Out of those 2,009 earnest competitors there was one sighting in for stakes a lot more important than just the cool cash involved ($4,800 in prizes and bets that went to the winner). This special one was a 13-year-old shooter named Johnny Lilly, from a town in central Michigan called Stanton.
A NAME WITH A REPUTATION
To get the pitch on what was chasing around in Johnny's mind that August afternoon, you've first got to know about his father and grandfather.
Johnny's father is Ned Lilly. In the trapshooting world, that compares with the name Ted Williams in baseball. Ned Lilly is still rated among the five greatest trapshooters in the world. And Johnny's grandfather, Dr. I.S. Lilly, already made the family name mean quite a lot before Ned ever came along. Between Johnny's father and grandfather, the name Lilly has a reputation in Vandalia.
But this is '54 and time marches on. Now, it's Johnny's turn. It's the first time he's ever been in this high-pressure national hassle. Nor has he had too much experience other places either.
He broke 97 at the Wisconsin State shoot this past summer, became Michigan State Junior Champ by breaking 94 and won the Central Zone Championship with 91. All this moved him up from Class D to Class B (his father is Class AA, 96 average, shooting from a 25-yard handicap, otherwise known as "the back yard").
Now he's sitting in a canvas-back chair under the canopy outside his grandfather's trailer. Sitting around Johnny are his father, his grandfather, his older cousin and a family friend.
Johnny leans back in the chair. "What squad's up now?" he asks.
"I don't know, Johnny, but it's not near 222 yet," his father says.
Johnny's grandfather speaks up. "Forgot to tell you, Johnny—they want you to stop by the Ad Building some time and pick up that silver bowl you won yesterday."
Johnny nods, gets up and heads toward the Ad Building. Yesterday, in the Preliminary Tournament, Johnny won the silver bowl plus about $774 by breaking a phenomenal 99 birds out of the 100 possibles. The only reason he didn't top the whole field was because Vernon Thornborrow from Hamilton, Ont. broke an incredible 100 out of 100 to walk off with $5,000.
Now Johnny finds himself a celebrity. Photographers besiege him. When he finally gets back to his grandfather's trailer, there's still another photographer waiting—this one from a magazine called SPORTS ILLUSTRATED.
He gets that shot out of the way, but he can't sit still long. He goes over to the ammo store and buys his four packages of shells. Back at the trailer he says, "I heard over there somebody already broke 99. Some kid." His father shrugs.
THE BIRDS FLY
Inside the trailer, Johnny pins a protective pad under his polo shirt on the right shoulder where the recoil hits. He puts on his shooting jacket, slings the strap of his ammo case over his shoulder and walks out, gun in hand. When he reaches the line on Trap 6, West, his father is sitting on the bench behind the shooting platform. Johnny draws the No. 5 spot. The man in No. 1 slot asks if everyone is ready, then he calls for his bird. Four birds later another Lilly takes over for the family in the Grand American.

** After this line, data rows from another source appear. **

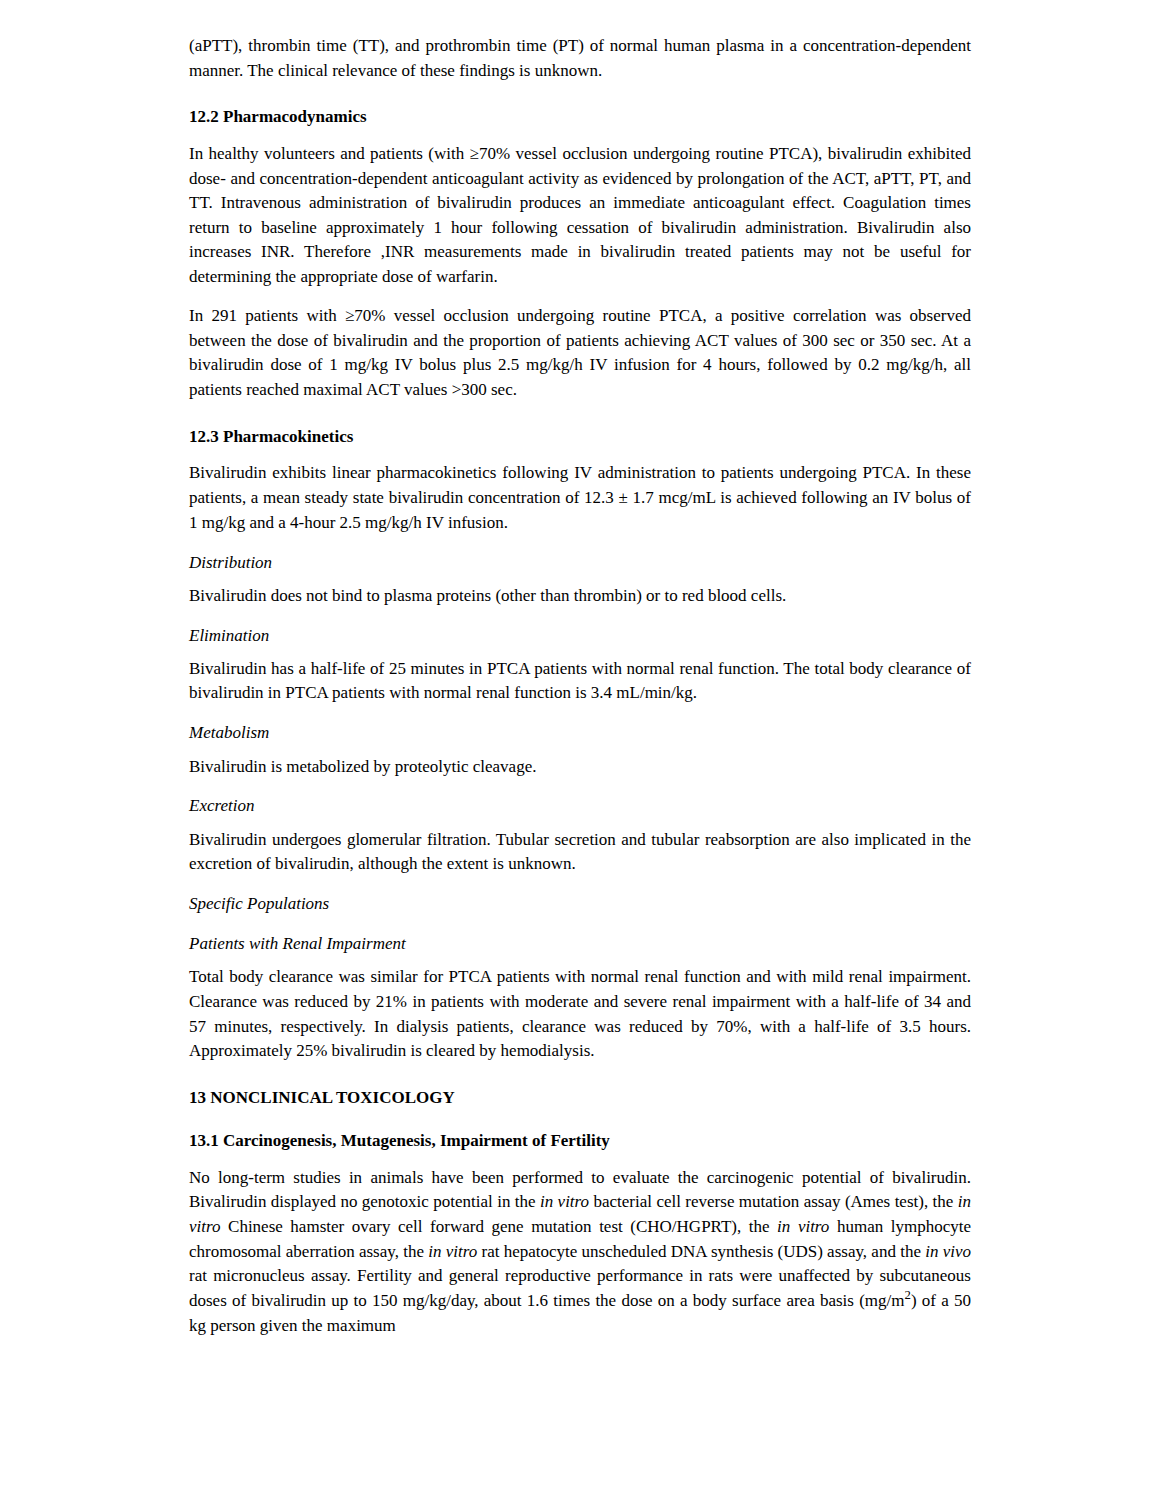(aPTT), thrombin time (TT), and prothrombin time (PT) of normal human plasma in a concentration-dependent manner. The clinical relevance of these findings is unknown.
12.2 Pharmacodynamics
In healthy volunteers and patients (with ≥70% vessel occlusion undergoing routine PTCA), bivalirudin exhibited dose- and concentration-dependent anticoagulant activity as evidenced by prolongation of the ACT, aPTT, PT, and TT. Intravenous administration of bivalirudin produces an immediate anticoagulant effect. Coagulation times return to baseline approximately 1 hour following cessation of bivalirudin administration. Bivalirudin also increases INR. Therefore ,INR measurements made in bivalirudin treated patients may not be useful for determining the appropriate dose of warfarin.
In 291 patients with ≥70% vessel occlusion undergoing routine PTCA, a positive correlation was observed between the dose of bivalirudin and the proportion of patients achieving ACT values of 300 sec or 350 sec. At a bivalirudin dose of 1 mg/kg IV bolus plus 2.5 mg/kg/h IV infusion for 4 hours, followed by 0.2 mg/kg/h, all patients reached maximal ACT values >300 sec.
12.3 Pharmacokinetics
Bivalirudin exhibits linear pharmacokinetics following IV administration to patients undergoing PTCA. In these patients, a mean steady state bivalirudin concentration of 12.3 ± 1.7 mcg/mL is achieved following an IV bolus of 1 mg/kg and a 4-hour 2.5 mg/kg/h IV infusion.
Distribution
Bivalirudin does not bind to plasma proteins (other than thrombin) or to red blood cells.
Elimination
Bivalirudin has a half-life of 25 minutes in PTCA patients with normal renal function. The total body clearance of bivalirudin in PTCA patients with normal renal function is 3.4 mL/min/kg.
Metabolism
Bivalirudin is metabolized by proteolytic cleavage.
Excretion
Bivalirudin undergoes glomerular filtration. Tubular secretion and tubular reabsorption are also implicated in the excretion of bivalirudin, although the extent is unknown.
Specific Populations
Patients with Renal Impairment
Total body clearance was similar for PTCA patients with normal renal function and with mild renal impairment. Clearance was reduced by 21% in patients with moderate and severe renal impairment with a half-life of 34 and 57 minutes, respectively. In dialysis patients, clearance was reduced by 70%, with a half-life of 3.5 hours. Approximately 25% bivalirudin is cleared by hemodialysis.
13 NONCLINICAL TOXICOLOGY
13.1 Carcinogenesis, Mutagenesis, Impairment of Fertility
No long-term studies in animals have been performed to evaluate the carcinogenic potential of bivalirudin. Bivalirudin displayed no genotoxic potential in the in vitro bacterial cell reverse mutation assay (Ames test), the in vitro Chinese hamster ovary cell forward gene mutation test (CHO/HGPRT), the in vitro human lymphocyte chromosomal aberration assay, the in vitro rat hepatocyte unscheduled DNA synthesis (UDS) assay, and the in vivo rat micronucleus assay. Fertility and general reproductive performance in rats were unaffected by subcutaneous doses of bivalirudin up to 150 mg/kg/day, about 1.6 times the dose on a body surface area basis (mg/m2) of a 50 kg person given the maximum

Johnny stands there, wearing his Milwaukee Braves' cap and his rolled-up dungarees. He brings his gun shoulder-high with the crisp precision of a line-duty Marine. He yells "Pull!" in a voice that's a high-pitched contrast to the rest.

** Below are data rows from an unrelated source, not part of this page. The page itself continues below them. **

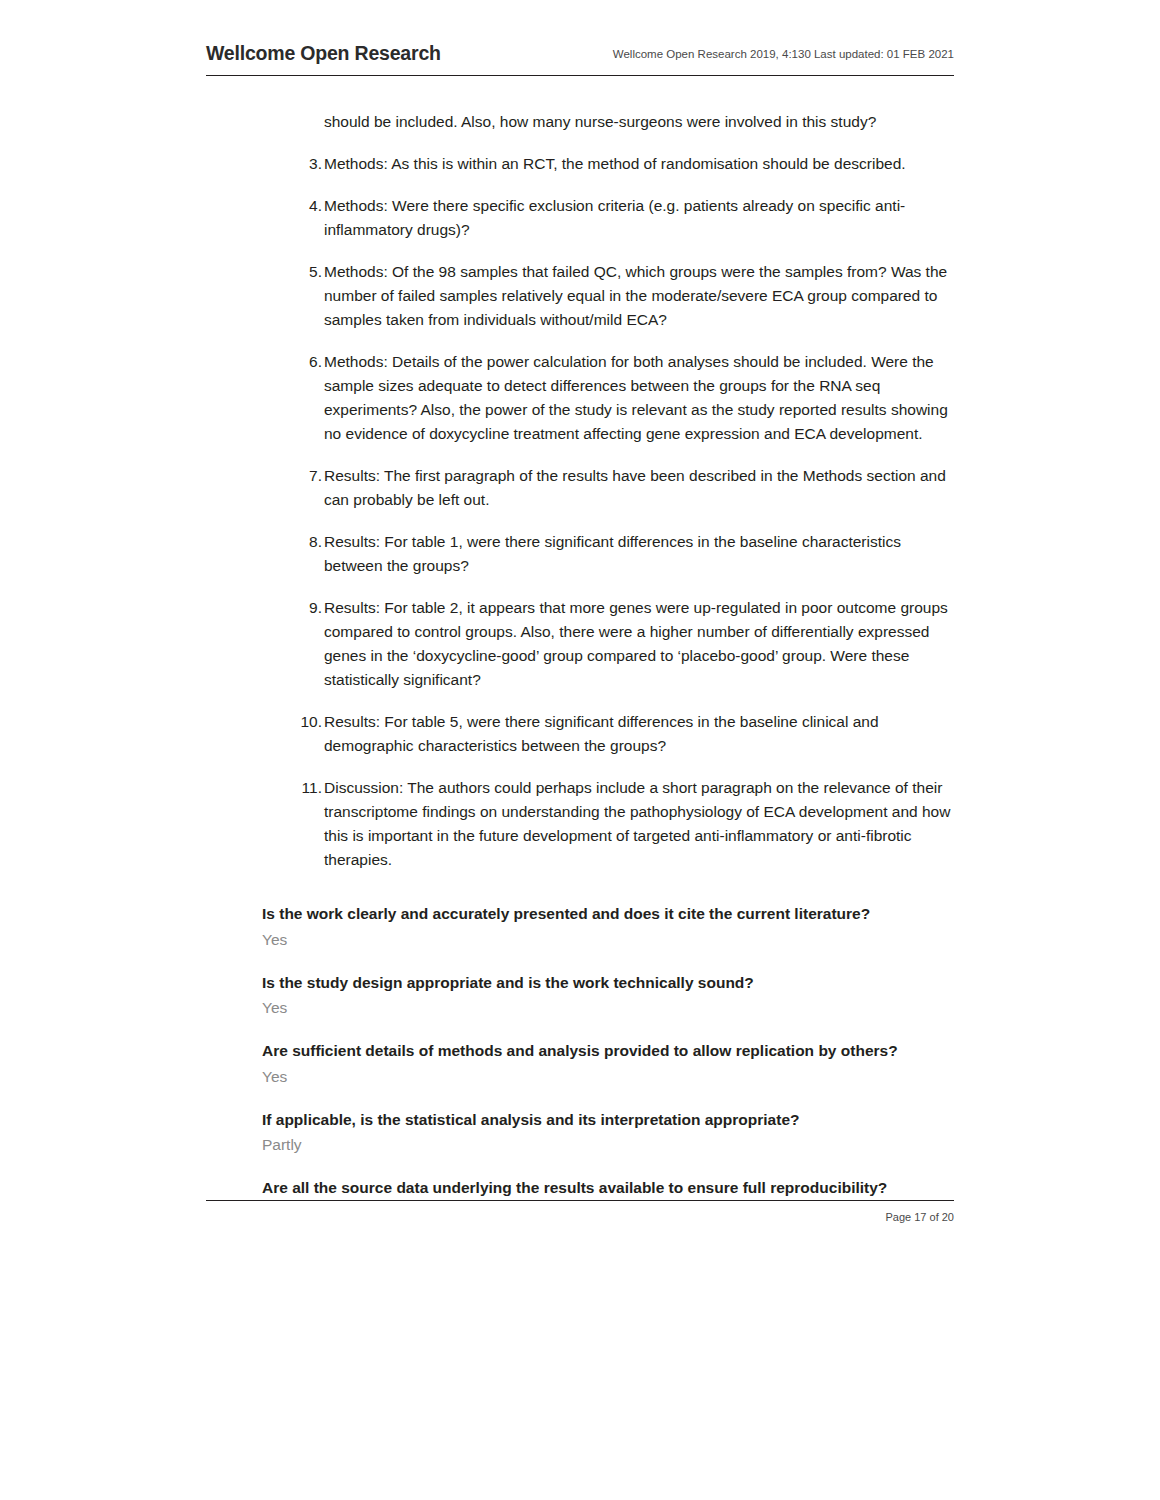Wellcome Open Research
Wellcome Open Research 2019, 4:130 Last updated: 01 FEB 2021
should be included. Also, how many nurse-surgeons were involved in this study?
Methods: As this is within an RCT, the method of randomisation should be described.
Methods: Were there specific exclusion criteria (e.g. patients already on specific anti-inflammatory drugs)?
Methods: Of the 98 samples that failed QC, which groups were the samples from? Was the number of failed samples relatively equal in the moderate/severe ECA group compared to samples taken from individuals without/mild ECA?
Methods: Details of the power calculation for both analyses should be included. Were the sample sizes adequate to detect differences between the groups for the RNA seq experiments? Also, the power of the study is relevant as the study reported results showing no evidence of doxycycline treatment affecting gene expression and ECA development.
Results: The first paragraph of the results have been described in the Methods section and can probably be left out.
Results: For table 1, were there significant differences in the baseline characteristics between the groups?
Results: For table 2, it appears that more genes were up-regulated in poor outcome groups compared to control groups. Also, there were a higher number of differentially expressed genes in the ‘doxycycline-good’ group compared to ‘placebo-good’ group. Were these statistically significant?
Results: For table 5, were there significant differences in the baseline clinical and demographic characteristics between the groups?
Discussion: The authors could perhaps include a short paragraph on the relevance of their transcriptome findings on understanding the pathophysiology of ECA development and how this is important in the future development of targeted anti-inflammatory or anti-fibrotic therapies.
Is the work clearly and accurately presented and does it cite the current literature?
Yes
Is the study design appropriate and is the work technically sound?
Yes
Are sufficient details of methods and analysis provided to allow replication by others?
Yes
If applicable, is the statistical analysis and its interpretation appropriate?
Partly
Are all the source data underlying the results available to ensure full reproducibility?
Page 17 of 20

Out of the trap skims the bird. Johnny's gun remains silent for a brief second, or maybe two, and then it speaks. The bird seems to dissolve in the air, the way it only does when it's been nailed dead to center.
Johnny hugs the gun under his arm, spits on his hands (above), then rubs them on the backsides of his dungarees. He finishes his first five shots without a miss and, according to custom, heads across the shooting platform to No. 1 while the others move down a notch.
It isn't until his 28th shot that Johnny finally misses one. He winds up with a highly respectable 91, but eight misses over the final winner, 14-year-old Nick Egan from Flushing, N.Y.
They head back to the trailer. It's easy to see he's giving himself a bad time. It's no comfort to know that the champ who beat him only broke 88 in his first Grand American.
But Johnny's father is contented. "With seasoning, he'll be the best shot that ever came along in this family," says he. "He showed me that today."
The name of Lilly would seem to be safe at Vandalia for a good many years.